The problem is, I don’t think half as many people read these posts as pretend to. If everyone purchased my book that followed this blog, I’d be able to pay all my bills for a month. It’s a dream. Things being easy is a dream. I suppose that’s why I wrote my novella the way I did. I just wanted to live in a dream for 130 pages. The one liners weren’t doing it for me that month.
And as I say every morning when I wake up, “I’ll do better next time.”
So I’m here summoning all my best to offer you guys for book two. I’m here writing all over my novella, trying to edit out all the typos the editors missed. I’m here wanting things to be cozy and warm – desperately missing the sunshine and every cozy moment I’ve ever had with anyone ever. Because the world is not safe. Things are not cozy. Bills don’t get paid on time, foraging is just as much a necessity as a neat thing to teach my kid, and every day and every moment is a struggle to continue to exist.
Torture
The worst level of torture happens in our own minds – mostly in the form of perceptions and lies.
I live in a state of an aching mind. The pressure behind the eyes. The mean reds. The emptiness in the pit of my gut, my heart, and my soul. And most of this ache is something I should be able to think my way out of, if I’m to embrace my own belief systems. I should be able to choose to be happier. I should be able to read something positive until I feel it. I should be able to think in truths and not get caught up in whatever lies I have allowed myself to believe that day.
But my aching mind has been here for months. Months and months and I just can’t kick it.
Eating doesn’t fix it. Working out doesn’t fix it. Reading suppresses it. Praying seems to make it worse – if only because my image of God is much like my memories of my own dad (smacking me on the head and saying, “Just don’t be stupid” as you can imagine is *so* helpful).

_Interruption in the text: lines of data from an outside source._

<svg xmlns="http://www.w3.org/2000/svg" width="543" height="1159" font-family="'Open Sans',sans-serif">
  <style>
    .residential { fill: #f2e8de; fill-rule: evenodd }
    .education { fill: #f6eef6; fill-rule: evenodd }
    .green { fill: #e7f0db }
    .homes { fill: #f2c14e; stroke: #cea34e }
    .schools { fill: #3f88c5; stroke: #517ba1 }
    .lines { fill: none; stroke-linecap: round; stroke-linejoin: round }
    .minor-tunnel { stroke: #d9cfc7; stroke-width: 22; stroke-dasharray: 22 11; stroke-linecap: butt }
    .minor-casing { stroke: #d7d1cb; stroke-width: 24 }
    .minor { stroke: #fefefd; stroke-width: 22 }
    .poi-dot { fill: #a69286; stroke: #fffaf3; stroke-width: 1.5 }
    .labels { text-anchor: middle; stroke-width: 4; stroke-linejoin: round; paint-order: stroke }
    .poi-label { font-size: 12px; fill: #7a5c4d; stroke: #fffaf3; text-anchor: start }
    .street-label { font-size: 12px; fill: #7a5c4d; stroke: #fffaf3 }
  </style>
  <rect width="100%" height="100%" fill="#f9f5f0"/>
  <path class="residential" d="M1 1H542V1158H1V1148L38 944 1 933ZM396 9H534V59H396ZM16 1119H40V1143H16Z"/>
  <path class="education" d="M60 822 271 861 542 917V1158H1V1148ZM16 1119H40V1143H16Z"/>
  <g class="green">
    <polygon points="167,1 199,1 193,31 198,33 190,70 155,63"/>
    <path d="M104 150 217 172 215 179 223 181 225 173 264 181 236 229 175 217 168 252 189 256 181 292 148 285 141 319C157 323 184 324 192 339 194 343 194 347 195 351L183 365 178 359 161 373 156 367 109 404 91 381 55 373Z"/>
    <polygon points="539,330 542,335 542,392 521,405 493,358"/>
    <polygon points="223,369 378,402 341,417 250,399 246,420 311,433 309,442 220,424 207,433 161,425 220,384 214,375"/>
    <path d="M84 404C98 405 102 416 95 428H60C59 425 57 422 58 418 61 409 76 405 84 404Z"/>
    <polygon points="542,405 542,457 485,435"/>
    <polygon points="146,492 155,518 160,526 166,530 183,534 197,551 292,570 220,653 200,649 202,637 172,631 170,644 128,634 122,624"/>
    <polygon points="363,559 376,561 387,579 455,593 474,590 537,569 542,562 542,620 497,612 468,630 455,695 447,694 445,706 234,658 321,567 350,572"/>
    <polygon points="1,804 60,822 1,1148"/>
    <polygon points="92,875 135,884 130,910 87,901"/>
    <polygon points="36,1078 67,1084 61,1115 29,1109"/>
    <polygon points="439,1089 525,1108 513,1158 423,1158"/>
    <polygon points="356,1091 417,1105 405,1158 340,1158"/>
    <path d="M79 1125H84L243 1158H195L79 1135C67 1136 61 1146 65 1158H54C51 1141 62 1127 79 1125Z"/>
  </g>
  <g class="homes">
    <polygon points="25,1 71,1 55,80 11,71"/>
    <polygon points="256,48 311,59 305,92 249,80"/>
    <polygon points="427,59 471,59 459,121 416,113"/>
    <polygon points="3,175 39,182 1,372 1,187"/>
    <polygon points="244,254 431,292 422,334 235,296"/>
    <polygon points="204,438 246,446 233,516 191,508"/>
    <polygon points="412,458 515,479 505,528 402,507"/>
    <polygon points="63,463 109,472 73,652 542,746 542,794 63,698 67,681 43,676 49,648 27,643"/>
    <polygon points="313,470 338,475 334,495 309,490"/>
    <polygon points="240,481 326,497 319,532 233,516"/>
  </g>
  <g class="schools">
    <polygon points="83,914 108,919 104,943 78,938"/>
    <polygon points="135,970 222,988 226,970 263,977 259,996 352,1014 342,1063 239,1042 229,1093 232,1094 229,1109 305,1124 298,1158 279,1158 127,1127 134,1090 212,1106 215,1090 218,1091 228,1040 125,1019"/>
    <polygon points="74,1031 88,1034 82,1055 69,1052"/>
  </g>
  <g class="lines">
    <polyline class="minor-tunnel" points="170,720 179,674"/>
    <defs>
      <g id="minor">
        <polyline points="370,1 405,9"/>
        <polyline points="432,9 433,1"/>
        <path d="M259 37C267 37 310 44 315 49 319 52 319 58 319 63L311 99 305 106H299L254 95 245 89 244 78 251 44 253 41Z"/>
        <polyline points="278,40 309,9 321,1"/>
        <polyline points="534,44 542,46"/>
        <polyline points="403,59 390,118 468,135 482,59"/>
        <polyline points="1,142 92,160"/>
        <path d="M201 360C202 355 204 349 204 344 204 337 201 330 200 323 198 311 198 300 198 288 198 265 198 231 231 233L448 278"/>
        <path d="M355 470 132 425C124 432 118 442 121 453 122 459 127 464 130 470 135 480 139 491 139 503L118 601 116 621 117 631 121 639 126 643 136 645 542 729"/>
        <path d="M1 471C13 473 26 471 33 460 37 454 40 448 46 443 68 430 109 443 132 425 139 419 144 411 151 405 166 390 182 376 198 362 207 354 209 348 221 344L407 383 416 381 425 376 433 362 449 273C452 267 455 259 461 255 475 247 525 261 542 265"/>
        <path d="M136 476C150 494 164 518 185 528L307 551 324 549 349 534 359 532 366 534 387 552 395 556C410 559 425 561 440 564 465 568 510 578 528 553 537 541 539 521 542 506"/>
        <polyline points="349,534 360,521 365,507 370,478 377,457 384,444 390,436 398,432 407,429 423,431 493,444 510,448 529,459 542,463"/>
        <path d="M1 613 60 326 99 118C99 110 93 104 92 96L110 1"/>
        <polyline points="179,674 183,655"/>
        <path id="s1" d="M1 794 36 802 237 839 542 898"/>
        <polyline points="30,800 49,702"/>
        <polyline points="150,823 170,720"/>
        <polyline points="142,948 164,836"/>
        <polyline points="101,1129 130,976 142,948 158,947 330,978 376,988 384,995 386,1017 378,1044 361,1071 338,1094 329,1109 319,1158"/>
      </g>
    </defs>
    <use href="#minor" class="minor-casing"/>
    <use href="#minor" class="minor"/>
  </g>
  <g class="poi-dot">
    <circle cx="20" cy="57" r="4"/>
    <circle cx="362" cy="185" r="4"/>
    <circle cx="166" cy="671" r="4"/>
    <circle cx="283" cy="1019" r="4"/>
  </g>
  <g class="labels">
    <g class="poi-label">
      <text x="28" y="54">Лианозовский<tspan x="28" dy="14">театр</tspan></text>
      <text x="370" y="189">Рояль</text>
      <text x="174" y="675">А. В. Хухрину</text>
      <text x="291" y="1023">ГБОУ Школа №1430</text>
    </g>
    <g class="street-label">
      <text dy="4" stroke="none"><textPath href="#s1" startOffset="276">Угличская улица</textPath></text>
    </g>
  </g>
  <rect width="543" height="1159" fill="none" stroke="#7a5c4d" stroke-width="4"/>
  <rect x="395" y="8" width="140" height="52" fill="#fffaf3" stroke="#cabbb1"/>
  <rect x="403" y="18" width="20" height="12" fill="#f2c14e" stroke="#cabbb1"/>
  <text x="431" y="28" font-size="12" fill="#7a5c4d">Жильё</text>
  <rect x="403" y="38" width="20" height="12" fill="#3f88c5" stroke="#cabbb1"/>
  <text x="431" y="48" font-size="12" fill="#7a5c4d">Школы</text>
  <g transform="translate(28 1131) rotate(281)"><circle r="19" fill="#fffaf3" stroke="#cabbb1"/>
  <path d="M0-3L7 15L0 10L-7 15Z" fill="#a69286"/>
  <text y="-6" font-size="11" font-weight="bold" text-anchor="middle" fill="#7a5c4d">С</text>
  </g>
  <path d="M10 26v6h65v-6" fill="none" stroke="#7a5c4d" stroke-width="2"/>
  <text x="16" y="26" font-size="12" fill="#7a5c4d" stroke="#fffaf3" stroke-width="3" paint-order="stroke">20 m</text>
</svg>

It’s that need to cry and not being able to. It’s the need to scream at the top of your lungs into a cavern and enjoy the echo back, but never having the opportunity to do so. It’s the need to sleep unabashedly half naked in the sunlight like I did when I was young and that being completely out of the question. It’s the need for something, something so generic and so specific at the same time it’s completely absurd and renders me inarticulate.

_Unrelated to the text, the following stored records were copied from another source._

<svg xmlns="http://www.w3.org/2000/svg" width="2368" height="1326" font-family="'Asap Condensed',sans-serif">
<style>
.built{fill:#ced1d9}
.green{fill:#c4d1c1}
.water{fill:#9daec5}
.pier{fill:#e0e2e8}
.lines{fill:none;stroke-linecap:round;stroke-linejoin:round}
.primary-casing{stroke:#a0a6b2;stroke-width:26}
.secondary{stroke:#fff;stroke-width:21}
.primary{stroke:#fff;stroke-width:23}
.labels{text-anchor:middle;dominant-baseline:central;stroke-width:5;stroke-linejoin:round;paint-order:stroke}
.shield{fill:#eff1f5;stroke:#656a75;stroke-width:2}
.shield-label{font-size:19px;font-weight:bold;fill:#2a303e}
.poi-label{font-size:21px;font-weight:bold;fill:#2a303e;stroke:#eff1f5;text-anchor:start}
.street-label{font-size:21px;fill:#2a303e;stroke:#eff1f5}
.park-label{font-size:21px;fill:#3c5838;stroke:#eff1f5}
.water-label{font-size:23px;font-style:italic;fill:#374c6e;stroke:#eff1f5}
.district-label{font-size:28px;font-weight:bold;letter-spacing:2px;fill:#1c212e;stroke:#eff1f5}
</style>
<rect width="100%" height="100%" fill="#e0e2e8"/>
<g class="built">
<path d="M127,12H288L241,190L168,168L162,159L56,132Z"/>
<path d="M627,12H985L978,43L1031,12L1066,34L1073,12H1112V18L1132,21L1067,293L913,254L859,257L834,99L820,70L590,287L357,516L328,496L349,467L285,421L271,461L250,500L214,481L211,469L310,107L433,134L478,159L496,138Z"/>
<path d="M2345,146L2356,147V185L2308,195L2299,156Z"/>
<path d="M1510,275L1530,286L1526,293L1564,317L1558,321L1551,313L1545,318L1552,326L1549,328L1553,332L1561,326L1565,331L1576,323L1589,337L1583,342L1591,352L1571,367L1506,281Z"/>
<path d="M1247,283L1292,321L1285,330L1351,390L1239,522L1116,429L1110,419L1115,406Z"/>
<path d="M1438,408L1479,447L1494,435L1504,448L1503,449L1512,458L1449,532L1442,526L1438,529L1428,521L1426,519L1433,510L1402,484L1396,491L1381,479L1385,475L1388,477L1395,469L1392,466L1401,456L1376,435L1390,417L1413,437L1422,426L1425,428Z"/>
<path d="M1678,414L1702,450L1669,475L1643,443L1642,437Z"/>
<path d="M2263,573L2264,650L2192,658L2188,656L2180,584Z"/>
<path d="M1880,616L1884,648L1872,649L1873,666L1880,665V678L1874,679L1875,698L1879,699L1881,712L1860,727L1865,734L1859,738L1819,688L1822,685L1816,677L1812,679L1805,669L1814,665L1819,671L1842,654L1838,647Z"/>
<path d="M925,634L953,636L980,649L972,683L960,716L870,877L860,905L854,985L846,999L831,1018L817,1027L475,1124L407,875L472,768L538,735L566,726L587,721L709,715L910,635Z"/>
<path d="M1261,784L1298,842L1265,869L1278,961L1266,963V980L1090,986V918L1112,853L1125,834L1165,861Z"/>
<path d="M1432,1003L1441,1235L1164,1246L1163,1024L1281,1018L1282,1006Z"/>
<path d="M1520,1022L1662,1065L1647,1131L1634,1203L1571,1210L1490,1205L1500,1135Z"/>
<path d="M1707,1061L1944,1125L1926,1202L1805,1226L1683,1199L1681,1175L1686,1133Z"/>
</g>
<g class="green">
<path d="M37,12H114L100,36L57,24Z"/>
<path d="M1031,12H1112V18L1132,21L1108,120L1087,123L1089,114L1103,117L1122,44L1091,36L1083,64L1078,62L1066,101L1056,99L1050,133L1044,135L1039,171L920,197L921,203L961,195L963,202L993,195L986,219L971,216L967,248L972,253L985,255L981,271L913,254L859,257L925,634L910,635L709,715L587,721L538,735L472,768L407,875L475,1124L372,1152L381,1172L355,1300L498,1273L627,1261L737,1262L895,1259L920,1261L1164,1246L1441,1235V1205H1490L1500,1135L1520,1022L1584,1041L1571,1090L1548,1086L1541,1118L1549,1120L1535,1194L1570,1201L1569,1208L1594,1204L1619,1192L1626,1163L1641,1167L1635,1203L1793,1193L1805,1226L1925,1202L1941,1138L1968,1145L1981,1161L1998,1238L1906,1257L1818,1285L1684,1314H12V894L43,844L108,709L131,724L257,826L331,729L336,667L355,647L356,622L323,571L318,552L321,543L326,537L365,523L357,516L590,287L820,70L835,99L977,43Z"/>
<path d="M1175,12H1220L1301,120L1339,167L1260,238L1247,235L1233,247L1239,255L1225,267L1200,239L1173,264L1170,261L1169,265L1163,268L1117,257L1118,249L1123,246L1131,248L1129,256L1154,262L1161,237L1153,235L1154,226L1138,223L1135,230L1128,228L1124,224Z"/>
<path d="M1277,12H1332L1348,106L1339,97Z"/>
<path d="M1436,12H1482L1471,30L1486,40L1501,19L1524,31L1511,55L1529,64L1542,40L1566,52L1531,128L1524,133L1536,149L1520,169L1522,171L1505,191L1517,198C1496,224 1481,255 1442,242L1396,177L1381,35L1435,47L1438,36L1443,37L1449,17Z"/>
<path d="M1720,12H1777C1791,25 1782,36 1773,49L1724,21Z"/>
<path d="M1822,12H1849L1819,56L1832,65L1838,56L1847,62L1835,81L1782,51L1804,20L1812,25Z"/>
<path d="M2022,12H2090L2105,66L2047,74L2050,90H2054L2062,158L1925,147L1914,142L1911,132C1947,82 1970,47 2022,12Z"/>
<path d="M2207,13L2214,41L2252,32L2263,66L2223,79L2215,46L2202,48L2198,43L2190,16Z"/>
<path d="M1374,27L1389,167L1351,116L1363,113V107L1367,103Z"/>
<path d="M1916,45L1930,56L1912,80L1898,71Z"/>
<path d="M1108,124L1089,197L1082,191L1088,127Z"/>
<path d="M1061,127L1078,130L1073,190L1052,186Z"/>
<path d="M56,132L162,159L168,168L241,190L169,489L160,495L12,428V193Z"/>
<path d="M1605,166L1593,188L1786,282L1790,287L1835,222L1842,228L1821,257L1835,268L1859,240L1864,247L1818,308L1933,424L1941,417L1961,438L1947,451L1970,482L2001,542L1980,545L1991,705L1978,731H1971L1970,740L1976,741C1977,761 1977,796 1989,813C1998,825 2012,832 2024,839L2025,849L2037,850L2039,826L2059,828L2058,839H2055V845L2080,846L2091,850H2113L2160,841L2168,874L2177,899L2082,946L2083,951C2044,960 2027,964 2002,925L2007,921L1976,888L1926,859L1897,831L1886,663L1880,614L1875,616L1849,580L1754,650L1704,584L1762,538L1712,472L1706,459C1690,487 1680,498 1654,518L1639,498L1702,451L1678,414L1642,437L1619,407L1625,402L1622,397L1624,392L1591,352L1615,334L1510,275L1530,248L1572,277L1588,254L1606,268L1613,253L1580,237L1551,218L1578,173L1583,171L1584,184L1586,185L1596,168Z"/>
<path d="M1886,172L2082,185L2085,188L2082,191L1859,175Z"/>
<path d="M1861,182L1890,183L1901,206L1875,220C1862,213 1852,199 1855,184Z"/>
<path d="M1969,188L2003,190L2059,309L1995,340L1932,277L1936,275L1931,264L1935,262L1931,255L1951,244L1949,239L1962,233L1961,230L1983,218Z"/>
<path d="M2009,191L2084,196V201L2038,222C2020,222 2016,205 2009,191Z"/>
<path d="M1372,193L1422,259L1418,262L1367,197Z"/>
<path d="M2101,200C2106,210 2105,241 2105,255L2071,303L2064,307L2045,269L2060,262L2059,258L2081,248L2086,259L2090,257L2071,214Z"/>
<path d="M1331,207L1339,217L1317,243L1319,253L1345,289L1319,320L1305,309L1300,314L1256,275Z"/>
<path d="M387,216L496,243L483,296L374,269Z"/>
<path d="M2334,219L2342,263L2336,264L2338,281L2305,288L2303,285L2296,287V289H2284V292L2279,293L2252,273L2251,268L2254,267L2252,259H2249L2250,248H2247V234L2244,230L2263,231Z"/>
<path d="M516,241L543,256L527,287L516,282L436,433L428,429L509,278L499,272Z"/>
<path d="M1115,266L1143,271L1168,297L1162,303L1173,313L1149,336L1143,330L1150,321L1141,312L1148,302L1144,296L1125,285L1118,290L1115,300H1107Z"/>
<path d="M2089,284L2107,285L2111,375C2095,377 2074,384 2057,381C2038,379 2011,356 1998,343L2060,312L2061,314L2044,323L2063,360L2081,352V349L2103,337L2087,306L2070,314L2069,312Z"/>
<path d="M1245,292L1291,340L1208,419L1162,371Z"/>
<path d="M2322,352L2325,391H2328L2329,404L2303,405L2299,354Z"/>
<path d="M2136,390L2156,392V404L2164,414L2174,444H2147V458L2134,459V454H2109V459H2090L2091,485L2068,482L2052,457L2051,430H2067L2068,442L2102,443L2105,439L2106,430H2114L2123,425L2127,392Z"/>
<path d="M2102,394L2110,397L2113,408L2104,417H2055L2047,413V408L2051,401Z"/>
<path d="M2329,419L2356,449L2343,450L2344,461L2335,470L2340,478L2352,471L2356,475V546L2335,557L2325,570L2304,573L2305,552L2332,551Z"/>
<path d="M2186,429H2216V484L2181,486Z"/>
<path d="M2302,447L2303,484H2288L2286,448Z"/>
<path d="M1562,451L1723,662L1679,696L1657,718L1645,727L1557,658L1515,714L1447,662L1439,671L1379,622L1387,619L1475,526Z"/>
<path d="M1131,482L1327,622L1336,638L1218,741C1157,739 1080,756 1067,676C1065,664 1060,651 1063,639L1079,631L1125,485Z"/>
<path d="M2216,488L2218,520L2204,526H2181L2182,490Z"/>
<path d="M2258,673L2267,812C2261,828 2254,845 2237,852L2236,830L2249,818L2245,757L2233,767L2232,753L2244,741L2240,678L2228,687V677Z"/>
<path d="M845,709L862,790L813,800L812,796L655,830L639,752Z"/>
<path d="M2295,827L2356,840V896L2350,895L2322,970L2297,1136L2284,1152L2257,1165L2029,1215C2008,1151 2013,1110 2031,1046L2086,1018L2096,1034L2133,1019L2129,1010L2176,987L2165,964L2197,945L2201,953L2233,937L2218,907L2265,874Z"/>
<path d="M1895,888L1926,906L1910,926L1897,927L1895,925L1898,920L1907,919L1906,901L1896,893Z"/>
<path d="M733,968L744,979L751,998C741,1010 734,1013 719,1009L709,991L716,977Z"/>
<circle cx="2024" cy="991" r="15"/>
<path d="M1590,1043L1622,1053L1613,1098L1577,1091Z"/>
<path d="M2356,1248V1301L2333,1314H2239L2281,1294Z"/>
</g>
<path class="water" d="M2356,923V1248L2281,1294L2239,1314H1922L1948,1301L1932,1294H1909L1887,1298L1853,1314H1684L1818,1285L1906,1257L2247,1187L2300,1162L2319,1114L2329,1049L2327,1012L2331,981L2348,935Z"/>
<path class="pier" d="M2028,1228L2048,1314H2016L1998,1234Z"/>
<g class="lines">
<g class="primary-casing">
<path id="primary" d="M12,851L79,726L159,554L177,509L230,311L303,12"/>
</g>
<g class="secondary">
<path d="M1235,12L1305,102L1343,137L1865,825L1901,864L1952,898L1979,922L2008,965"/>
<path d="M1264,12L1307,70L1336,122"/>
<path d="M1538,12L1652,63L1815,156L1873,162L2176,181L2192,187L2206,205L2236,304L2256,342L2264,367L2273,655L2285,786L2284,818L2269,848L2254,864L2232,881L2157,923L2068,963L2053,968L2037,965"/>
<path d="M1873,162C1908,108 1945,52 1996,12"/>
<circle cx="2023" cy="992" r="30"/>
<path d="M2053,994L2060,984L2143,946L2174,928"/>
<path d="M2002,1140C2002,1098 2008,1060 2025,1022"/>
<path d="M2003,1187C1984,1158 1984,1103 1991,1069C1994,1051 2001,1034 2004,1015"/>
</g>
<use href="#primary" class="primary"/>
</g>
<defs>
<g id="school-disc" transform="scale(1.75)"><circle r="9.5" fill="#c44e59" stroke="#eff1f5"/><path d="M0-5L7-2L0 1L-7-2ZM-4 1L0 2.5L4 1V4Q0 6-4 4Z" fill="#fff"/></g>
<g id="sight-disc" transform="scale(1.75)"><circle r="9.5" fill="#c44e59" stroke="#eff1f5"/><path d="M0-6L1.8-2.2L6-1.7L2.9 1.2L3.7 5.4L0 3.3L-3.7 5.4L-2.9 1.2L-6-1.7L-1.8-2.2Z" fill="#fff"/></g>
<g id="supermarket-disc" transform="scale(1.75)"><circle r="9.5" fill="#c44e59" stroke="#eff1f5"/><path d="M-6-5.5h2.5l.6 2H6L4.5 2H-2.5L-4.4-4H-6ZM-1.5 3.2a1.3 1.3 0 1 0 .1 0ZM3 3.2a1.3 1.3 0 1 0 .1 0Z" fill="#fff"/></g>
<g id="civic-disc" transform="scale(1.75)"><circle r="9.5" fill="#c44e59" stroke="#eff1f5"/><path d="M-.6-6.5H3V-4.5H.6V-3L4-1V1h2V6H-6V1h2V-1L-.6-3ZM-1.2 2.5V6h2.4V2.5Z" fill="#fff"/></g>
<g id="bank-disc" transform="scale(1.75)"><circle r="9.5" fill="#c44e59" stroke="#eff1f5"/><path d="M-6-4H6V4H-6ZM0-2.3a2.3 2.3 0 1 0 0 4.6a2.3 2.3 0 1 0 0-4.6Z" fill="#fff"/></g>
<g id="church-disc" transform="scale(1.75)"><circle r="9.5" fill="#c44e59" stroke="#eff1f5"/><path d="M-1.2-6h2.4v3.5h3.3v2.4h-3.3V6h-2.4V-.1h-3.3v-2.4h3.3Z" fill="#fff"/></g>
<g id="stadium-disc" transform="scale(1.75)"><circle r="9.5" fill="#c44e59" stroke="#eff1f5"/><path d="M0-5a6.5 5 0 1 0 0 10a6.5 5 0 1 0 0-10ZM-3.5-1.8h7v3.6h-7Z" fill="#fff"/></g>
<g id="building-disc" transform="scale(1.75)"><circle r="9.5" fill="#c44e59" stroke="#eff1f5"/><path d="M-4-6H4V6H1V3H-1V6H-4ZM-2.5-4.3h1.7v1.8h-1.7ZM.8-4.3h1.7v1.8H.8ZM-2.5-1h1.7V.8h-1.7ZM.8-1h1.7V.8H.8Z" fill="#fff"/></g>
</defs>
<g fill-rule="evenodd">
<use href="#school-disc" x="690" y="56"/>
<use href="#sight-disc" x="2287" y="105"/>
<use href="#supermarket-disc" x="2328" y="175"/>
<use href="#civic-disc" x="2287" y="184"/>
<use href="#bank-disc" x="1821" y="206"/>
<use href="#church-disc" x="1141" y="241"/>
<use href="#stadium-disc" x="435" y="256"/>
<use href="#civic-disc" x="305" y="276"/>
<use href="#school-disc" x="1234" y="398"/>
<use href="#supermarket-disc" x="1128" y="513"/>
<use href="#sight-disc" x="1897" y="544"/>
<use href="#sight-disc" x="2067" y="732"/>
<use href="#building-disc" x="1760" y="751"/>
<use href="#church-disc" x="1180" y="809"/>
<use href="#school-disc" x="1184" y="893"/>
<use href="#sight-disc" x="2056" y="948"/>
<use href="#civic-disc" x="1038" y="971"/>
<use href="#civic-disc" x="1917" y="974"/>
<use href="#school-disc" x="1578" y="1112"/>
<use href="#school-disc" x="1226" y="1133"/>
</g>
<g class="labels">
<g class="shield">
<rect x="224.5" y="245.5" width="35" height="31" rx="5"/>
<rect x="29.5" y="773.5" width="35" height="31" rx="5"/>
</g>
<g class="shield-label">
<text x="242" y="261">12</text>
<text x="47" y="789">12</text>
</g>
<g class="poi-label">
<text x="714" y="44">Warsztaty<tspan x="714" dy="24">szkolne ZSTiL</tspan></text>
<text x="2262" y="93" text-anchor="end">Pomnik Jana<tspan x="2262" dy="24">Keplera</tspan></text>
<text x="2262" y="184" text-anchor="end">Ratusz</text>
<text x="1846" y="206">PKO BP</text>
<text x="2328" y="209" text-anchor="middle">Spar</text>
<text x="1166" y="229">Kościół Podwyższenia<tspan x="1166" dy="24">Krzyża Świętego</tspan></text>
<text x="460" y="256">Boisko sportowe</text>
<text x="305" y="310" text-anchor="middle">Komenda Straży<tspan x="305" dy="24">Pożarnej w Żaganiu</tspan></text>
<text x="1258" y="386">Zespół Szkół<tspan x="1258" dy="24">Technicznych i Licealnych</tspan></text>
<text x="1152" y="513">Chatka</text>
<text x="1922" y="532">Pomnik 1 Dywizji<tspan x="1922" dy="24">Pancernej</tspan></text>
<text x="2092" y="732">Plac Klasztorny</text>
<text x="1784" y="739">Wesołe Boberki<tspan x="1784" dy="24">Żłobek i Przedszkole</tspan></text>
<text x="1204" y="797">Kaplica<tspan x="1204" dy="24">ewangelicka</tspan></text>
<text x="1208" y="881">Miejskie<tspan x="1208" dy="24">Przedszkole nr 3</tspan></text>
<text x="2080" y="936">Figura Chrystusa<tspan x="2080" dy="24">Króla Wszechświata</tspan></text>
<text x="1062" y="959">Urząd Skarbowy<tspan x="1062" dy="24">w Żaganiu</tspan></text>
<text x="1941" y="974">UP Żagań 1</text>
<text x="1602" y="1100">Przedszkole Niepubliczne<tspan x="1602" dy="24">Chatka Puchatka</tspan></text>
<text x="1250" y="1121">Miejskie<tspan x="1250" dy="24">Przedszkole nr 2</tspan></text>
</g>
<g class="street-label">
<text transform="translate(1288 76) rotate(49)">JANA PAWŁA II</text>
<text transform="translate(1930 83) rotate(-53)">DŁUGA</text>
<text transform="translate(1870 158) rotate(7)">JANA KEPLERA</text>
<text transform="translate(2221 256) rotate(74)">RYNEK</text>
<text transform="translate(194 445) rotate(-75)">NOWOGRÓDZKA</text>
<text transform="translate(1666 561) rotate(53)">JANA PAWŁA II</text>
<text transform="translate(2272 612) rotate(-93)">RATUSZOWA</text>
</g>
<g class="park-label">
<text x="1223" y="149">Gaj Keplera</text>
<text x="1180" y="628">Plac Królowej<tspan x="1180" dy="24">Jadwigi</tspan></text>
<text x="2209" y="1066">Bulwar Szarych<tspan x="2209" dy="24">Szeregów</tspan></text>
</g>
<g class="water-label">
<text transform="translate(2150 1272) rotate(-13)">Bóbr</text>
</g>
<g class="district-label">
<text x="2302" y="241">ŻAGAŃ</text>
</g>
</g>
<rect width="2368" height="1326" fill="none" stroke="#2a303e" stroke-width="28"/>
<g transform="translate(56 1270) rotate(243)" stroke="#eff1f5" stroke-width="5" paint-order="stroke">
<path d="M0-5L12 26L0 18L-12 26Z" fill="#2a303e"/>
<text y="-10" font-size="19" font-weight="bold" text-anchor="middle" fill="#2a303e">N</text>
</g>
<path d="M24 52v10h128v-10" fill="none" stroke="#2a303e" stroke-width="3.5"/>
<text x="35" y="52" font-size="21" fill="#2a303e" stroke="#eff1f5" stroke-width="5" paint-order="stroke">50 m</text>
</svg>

It’s a terrible want that I can’t kick. A want I’ve never had before so I don’t know how to kick it, really.
Anger is easy. I’ve learned to calm my anger. I’ve become quite an expert at completely suppressing it for someone else’s emotional well being. Frustration is not so easy, but putting frustration aside is a daily exercise when you are chronically poor and have a toddler. Wanting material things is easy to kick. Wanting a lot of things is easy to kick.
It’s easy to kick things you have similar experiences with… but how do you kick a feeling you’ve never had?
Wanting something you can’t even identify. Something so imbedded in your core it makes you physically ill. It’s torturous to see shadows and glimpses of this something, but it never comes fully to light. The ache, the want, just hiding around the bend and under a rock. Just out of reach. Just out of sight. But pulsing, and radiating, and letting you know that it’s there and that you are missing it.
In the mean time, I’ll bury myself in The Bridge of San Luis Rey, and see if I can put it off for another night.